_課題の内容:_
次のリスト全体の各行を、1行につき1つの文字列とするJSONの配列に書き直しなさい。空行は含めないこと。

(保存されたデータ項目)
* * *
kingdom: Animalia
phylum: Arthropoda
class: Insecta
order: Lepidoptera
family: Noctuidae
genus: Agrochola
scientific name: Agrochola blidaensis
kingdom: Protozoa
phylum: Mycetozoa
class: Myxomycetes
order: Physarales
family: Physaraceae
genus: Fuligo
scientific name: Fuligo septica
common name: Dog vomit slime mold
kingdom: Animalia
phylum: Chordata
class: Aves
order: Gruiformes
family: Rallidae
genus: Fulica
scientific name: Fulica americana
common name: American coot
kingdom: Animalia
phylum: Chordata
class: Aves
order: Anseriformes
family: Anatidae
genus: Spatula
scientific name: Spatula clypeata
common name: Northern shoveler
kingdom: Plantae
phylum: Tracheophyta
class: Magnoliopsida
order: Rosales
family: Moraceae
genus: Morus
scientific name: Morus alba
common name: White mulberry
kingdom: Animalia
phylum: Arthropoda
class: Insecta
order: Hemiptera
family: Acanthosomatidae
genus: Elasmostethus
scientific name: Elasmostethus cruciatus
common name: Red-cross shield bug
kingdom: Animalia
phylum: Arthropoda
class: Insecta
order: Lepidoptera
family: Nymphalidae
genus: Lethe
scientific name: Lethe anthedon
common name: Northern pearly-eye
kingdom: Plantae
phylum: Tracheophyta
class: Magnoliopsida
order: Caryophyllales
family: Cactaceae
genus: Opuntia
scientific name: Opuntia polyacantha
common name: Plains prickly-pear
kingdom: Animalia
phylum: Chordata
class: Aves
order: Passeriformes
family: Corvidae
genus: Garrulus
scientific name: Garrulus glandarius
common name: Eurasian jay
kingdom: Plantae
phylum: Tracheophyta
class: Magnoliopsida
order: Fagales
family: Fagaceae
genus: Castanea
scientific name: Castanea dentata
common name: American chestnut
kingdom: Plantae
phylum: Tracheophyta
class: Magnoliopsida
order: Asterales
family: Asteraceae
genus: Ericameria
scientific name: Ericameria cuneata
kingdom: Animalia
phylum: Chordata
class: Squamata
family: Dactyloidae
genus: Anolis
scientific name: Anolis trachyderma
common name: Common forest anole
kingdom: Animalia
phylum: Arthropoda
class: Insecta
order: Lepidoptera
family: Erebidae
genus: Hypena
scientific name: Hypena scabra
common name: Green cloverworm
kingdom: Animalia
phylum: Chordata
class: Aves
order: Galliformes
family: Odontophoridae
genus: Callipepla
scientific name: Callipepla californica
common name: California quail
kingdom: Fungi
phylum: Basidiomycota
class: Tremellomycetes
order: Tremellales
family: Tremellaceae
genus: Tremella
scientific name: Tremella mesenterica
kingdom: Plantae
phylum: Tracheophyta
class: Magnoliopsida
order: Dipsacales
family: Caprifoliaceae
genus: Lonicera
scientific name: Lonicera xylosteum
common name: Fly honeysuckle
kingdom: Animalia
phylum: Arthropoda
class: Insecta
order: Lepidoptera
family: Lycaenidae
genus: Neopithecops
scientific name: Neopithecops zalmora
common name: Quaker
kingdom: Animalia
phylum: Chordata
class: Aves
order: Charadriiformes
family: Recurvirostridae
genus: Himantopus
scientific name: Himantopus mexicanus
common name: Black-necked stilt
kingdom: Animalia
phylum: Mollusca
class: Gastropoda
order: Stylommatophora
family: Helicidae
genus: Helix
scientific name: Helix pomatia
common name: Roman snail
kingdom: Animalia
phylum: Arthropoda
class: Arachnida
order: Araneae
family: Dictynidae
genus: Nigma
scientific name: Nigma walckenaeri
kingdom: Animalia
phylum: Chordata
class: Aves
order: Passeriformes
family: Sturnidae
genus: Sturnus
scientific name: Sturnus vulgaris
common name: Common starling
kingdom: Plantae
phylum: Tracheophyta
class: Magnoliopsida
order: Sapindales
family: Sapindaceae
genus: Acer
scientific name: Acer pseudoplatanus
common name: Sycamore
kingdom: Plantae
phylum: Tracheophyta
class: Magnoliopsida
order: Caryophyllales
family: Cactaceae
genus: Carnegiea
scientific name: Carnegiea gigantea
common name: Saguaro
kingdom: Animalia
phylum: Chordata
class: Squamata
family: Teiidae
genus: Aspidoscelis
* * *
_課題の解答:_
[
  "kingdom: Animalia",
  "phylum: Arthropoda",
  "class: Insecta",
  "order: Lepidoptera",
  "family: Noctuidae",
  "genus: Agrochola",
  "scientific name: Agrochola blidaensis",
  "kingdom: Protozoa",
  "phylum: Mycetozoa",
  "class: Myxomycetes",
  "order: Physarales",
  "family: Physaraceae",
  "genus: Fuligo",
  "scientific name: Fuligo septica",
  "common name: Dog vomit slime mold",
  "kingdom: Animalia",
  "phylum: Chordata",
  "class: Aves",
  "order: Gruiformes",
  "family: Rallidae",
  "genus: Fulica",
  "scientific name: Fulica americana",
  "common name: American coot",
  "kingdom: Animalia",
  "phylum: Chordata",
  "class: Aves",
  "order: Anseriformes",
  "family: Anatidae",
  "genus: Spatula",
  "scientific name: Spatula clypeata",
  "common name: Northern shoveler",
  "kingdom: Plantae",
  "phylum: Tracheophyta",
  "class: Magnoliopsida",
  "order: Rosales",
  "family: Moraceae",
  "genus: Morus",
  "scientific name: Morus alba",
  "common name: White mulberry",
  "kingdom: Animalia",
  "phylum: Arthropoda",
  "class: Insecta",
  "order: Hemiptera",
  "family: Acanthosomatidae",
  "genus: Elasmostethus",
  "scientific name: Elasmostethus cruciatus",
  "common name: Red-cross shield bug",
  "kingdom: Animalia",
  "phylum: Arthropoda",
  "class: Insecta",
  "order: Lepidoptera",
  "family: Nymphalidae",
  "genus: Lethe",
  "scientific name: Lethe anthedon",
  "common name: Northern pearly-eye",
  "kingdom: Plantae",
  "phylum: Tracheophyta",
  "class: Magnoliopsida",
  "order: Caryophyllales",
  "family: Cactaceae",
  "genus: Opuntia",
  "scientific name: Opuntia polyacantha",
  "common name: Plains prickly-pear",
  "kingdom: Animalia",
  "phylum: Chordata",
  "class: Aves",
  "order: Passeriformes",
  "family: Corvidae",
  "genus: Garrulus",
  "scientific name: Garrulus glandarius",
  "common name: Eurasian jay",
  "kingdom: Plantae",
  "phylum: Tracheophyta",
  "class: Magnoliopsida",
  "order: Fagales",
  "family: Fagaceae",
  "genus: Castanea",
  "scientific name: Castanea dentata",
  "common name: American chestnut",
  "kingdom: Plantae",
  "phylum: Tracheophyta",
  "class: Magnoliopsida",
  "order: Asterales",
  "family: Asteraceae",
  "genus: Ericameria",
  "scientific name: Ericameria cuneata",
  "kingdom: Animalia",
  "phylum: Chordata",
  "class: Squamata",
  "family: Dactyloidae",
  "genus: Anolis",
  "scientific name: Anolis trachyderma",
  "common name: Common forest anole",
  "kingdom: Animalia",
  "phylum: Arthropoda",
  "class: Insecta",
  "order: Lepidoptera",
  "family: Erebidae",
  "genus: Hypena",
  "scientific name: Hypena scabra",
  "common name: Green cloverworm",
  "kingdom: Animalia",
  "phylum: Chordata",
  "class: Aves",
  "order: Galliformes",
  "family: Odontophoridae",
  "genus: Callipepla",
  "scientific name: Callipepla californica",
  "common name: California quail",
  "kingdom: Fungi",
  "phylum: Basidiomycota",
  "class: Tremellomycetes",
  "order: Tremellales",
  "family: Tremellaceae",
  "genus: Tremella",
  "scientific name: Tremella mesenterica",
  "kingdom: Plantae",
  "phylum: Tracheophyta",
  "class: Magnoliopsida",
  "order: Dipsacales",
  "family: Caprifoliaceae",
  "genus: Lonicera",
  "scientific name: Lonicera xylosteum",
  "common name: Fly honeysuckle",
  "kingdom: Animalia",
  "phylum: Arthropoda",
  "class: Insecta",
  "order: Lepidoptera",
  "family: Lycaenidae",
  "genus: Neopithecops",
  "scientific name: Neopithecops zalmora",
  "common name: Quaker",
  "kingdom: Animalia",
  "phylum: Chordata",
  "class: Aves",
  "order: Charadriiformes",
  "family: Recurvirostridae",
  "genus: Himantopus",
  "scientific name: Himantopus mexicanus",
  "common name: Black-necked stilt",
  "kingdom: Animalia",
  "phylum: Mollusca",
  "class: Gastropoda",
  "order: Stylommatophora",
  "family: Helicidae",
  "genus: Helix",
  "scientific name: Helix pomatia",
  "common name: Roman snail",
  "kingdom: Animalia",
  "phylum: Arthropoda",
  "class: Arachnida",
  "order: Araneae",
  "family: Dictynidae",
  "genus: Nigma",
  "scientific name: Nigma walckenaeri",
  "kingdom: Animalia",
  "phylum: Chordata",
  "class: Aves",
  "order: Passeriformes",
  "family: Sturnidae",
  "genus: Sturnus",
  "scientific name: Sturnus vulgaris",
  "common name: Common starling",
  "kingdom: Plantae",
  "phylum: Tracheophyta",
  "class: Magnoliopsida",
  "order: Sapindales",
  "family: Sapindaceae",
  "genus: Acer",
  "scientific name: Acer pseudoplatanus",
  "common name: Sycamore",
  "kingdom: Plantae",
  "phylum: Tracheophyta",
  "class: Magnoliopsida",
  "order: Caryophyllales",
  "family: Cactaceae",
  "genus: Carnegiea",
  "scientific name: Carnegiea gigantea",
  "common name: Saguaro",
  "kingdom: Animalia",
  "phylum: Chordata",
  "class: Squamata",
  "family: Teiidae",
  "genus: Aspidoscelis"
]